Friday, January 19, 2018

Preview - May The Road Rise Up - seizing life before life seizes you (C21 Theatre at Lyric Theatre +tour)

The concept of Rosemary Jenkinson’s new play May The Road Rise Up was first mooted this day last year, her first day in post as Writer in Residence at the Lyric Theatre in Belfast.

“It was a great year, and totally unexpected” says Jenkinson. Since last January, her “roller coaster ride” has included her play Lives in Translation about the disempowering asylum system being been produced by Kabosh as part of Belfast International Arts Festival (it’s coming back in 2018) and a series of satirical Michelle and Arlene rapid response plays produced by Accidental Theatre documenting two local political leaders’ fine foemance as well as a festive special looking at Trump’s Big Bad Belfast Christmas by C21 Theatre.

May The Road Rise Up is a dark comedy telling the story of Mia, an East Belfast woman who freewheels through life, having fun in spite of the challenges she faces. She loses her boyfriend, loses her credit balance, loses her job, yet never quite loses her sense of humour. Jenkinson describes the work as “a kinetic kaleidoscope of the society we’re in”.
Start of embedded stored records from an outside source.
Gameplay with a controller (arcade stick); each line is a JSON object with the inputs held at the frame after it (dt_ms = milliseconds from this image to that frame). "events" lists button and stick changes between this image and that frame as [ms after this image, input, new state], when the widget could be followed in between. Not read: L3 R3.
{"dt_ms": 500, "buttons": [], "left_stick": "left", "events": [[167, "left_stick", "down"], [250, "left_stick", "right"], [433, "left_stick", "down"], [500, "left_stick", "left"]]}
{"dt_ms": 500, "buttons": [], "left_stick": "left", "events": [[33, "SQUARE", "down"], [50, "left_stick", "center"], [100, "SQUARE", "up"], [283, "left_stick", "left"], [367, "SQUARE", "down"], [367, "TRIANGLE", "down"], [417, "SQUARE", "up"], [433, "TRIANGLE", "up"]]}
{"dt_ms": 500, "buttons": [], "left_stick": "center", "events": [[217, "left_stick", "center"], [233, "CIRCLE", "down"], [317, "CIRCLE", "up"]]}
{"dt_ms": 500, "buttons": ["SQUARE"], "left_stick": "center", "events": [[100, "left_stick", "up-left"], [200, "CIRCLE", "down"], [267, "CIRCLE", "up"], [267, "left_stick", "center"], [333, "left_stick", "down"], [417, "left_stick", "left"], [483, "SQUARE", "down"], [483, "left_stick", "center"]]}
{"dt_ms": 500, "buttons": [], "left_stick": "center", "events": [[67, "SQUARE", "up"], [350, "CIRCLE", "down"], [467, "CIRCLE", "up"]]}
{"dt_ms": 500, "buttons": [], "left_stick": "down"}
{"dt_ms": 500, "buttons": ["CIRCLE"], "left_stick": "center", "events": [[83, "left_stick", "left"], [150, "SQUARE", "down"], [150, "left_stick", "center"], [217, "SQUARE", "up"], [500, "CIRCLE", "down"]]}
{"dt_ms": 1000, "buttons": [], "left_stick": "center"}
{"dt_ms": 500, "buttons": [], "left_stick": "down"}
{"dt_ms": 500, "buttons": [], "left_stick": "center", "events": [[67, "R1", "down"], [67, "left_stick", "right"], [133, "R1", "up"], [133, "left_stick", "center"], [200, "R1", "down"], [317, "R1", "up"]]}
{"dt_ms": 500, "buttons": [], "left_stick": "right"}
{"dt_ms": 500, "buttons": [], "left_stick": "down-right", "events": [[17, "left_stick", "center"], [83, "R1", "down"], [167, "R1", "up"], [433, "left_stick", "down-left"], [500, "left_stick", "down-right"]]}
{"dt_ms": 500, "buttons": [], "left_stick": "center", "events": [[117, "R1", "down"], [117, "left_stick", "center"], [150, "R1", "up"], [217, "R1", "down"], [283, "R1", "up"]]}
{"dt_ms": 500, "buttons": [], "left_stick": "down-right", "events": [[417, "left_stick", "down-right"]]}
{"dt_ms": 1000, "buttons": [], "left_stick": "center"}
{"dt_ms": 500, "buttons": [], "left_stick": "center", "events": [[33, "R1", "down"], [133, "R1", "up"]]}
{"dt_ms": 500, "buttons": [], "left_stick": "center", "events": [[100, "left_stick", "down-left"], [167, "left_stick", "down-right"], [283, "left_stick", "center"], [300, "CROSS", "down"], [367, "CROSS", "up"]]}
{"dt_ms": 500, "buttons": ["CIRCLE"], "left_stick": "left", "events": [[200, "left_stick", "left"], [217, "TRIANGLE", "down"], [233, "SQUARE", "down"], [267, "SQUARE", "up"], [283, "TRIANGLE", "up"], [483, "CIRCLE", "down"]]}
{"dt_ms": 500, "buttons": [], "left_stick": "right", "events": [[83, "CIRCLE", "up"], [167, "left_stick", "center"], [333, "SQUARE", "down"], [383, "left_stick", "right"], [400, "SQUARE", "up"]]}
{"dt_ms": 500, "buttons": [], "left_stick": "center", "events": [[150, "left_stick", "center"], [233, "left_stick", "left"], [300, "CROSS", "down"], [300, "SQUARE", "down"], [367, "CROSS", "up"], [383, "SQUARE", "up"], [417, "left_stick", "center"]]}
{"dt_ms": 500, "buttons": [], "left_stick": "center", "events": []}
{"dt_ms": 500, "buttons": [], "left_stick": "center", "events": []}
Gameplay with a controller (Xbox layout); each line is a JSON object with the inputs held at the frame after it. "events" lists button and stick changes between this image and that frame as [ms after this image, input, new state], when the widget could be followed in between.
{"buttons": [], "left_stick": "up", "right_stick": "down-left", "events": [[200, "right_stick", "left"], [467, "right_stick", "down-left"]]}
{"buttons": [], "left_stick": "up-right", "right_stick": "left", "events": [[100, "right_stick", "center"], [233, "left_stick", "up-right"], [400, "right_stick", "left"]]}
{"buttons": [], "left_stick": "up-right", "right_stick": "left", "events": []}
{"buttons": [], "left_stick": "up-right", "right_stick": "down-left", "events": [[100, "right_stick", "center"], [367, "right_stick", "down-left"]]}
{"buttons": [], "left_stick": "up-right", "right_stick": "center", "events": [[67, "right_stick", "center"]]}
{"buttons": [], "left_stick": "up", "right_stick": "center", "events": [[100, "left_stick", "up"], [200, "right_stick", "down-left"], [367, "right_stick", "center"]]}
At the start of the play, Mia is making ends meet by driving a supermarket delivery van around Belfast, surgically analysing the families into whose houses she lugs their groceries and drink.

The script reads like Trainspotting meets I, Daniel Blake. There are wild parties and shenanigans in East Belfast in tandem with debt, prescription drugs and disability.

The play is written to be “a one person road movie … about a woman who seizes life before life seizes her” says Jenkinson. A one woman show is “a more personal way of writing a play, more emotionally direct and a faster way to reveal ideas than using dialogue”.

“You’re in her head space. She’s very spontaneous, leaping from one event to another. It’s fast paced and you certainly won’t be bored.” Through hearing her thoughts and recollections rather than dialogue between characters, Jenkinson feels that the audience get a better insight into her motives.

Thrilled to be working again with C21 Theatre – who are “always great to work with” and “a lot of fun” – Jenkinson says that at the auditions actor Christine Clare stood out as someone with “the verbal drive to make the character really engaging”.
“I wanted to look at all the different components that can make somebody sink from being a fairly secure position in society to potentially going on the streets: credit card debt, prescription drugs, real disability through her back injury, relationship breakup, all of these components add to her situation.”

In the past some of Jenkinson’s scripts have been inspired by people she knew who were working in a particular industry or experiencing a particular problem. With May The Road Rise Up, there’s an autobiographical element to the plot, capturing Jenkinson’s own experience of trying to claim Employment and Support Allowance (if you can't work because of illness or disability).
“Shortly after having back surgery, I tried to get ESA and I couldn’t get it. I failed to score enough points in my interview because they can’t recognise pain. All the questions are weighted towards mental illness and they can’t prove that somebody has severe back pain through questions, and there’s no CT scan that proves pain.”

On top of her anger at the unfairness of the social security system is layered Jenkinson’s awareness of the effect of taking prescription drugs. “Your life drifts when you’re on prescription drugs” and that’s part of the fictional Mia’s experience. “They fog up your brain and make you not do things and not get on with things” and it takes a long time to reduce the dosage and finally get off them.

May The Road Rise Up hits the stage of The Lyric Theatre from 20-24 February before embarking on an NI tour through Marketplace Theatre, Armagh (Thursday 1 March), Sean Holywood Arts Centre, Newry (Friday 2), The Strand Arts Centre, Belfast (Thursday 8), The Courtyard Theatre, Newtownabbey (Friday 9), Island Arts Centre, Lisburn (Saturday 10), The Alley Theatre, Strabane (Thursday 19 April) and Down Arts Centre, Downpatrick (Friday 20).